Grace Cavalieri
Margaritaville
It’s been years now of contentious driving,
each of us knowing the directions and batting the ball
back and forth, so tonight coming back from
dinner in Sandusky
my husband says we missed the interstate but
I know the bus station is on the left so we’re all right;
being a tennis player, he lobs that idea
right into the air and says, you don’t
understand; I took a right and turned into a motel
right back there. I know he’s dead wrong
and played tennis myself, so I’m just as fast
when I see it coming. Different motel, I say.
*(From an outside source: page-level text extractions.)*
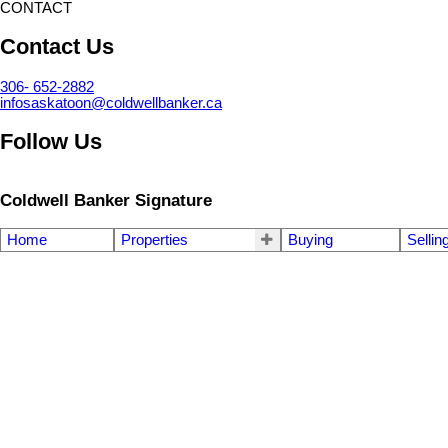
CONTACT
Contact Us
306- 652-2882
infosaskatoon@coldwellbanker.ca
Follow Us
Coldwell Banker Signature
Home
Properties
Buying
Sellin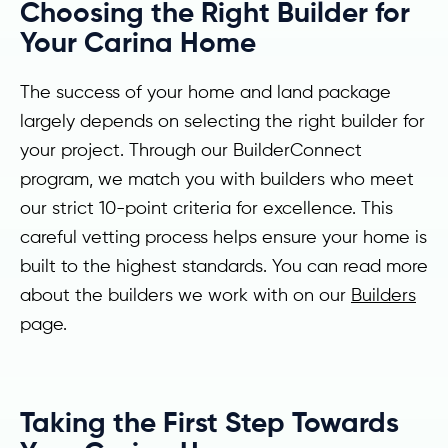
Choosing the Right Builder for
Your Carina Home
The success of your home and land package
largely depends on selecting the right builder for
your project. Through our BuilderConnect
program, we match you with builders who meet
our strict 10-point criteria for excellence. This
careful vetting process helps ensure your home is
built to the highest standards. You can read more
about the builders we work with on our
Builders
page.
Taking the First Step Towards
He just can’t get over flying the Pacific to get to me
when I was having our last child—flying, flying all night
by celestial navigation,
streaming from Japan to Whidbey Island,
where I’d be standing in the hospital driveway in my robe
waiting for him, still wearing his flight suit,
after a nine-month cruise to Laos. I know it’s harder to see
at night and it’s pretty late. The tacos were rotten, the drinks
watery and now Sandusky is all waterfront.
What he doesn’t know is
I’ve been lost so often I’m like a blind man with a stick
tapping names of gas stations
and store windows on the side of each road.
He insists he doesn’t need a navigator, we only had one drink,
he gets that over the net—then, when we pass the
bus station for the second time, and the people standing there
have finally gone their way, he reaches out
and touches my arm. “I’m tired of driving. Please take me home.”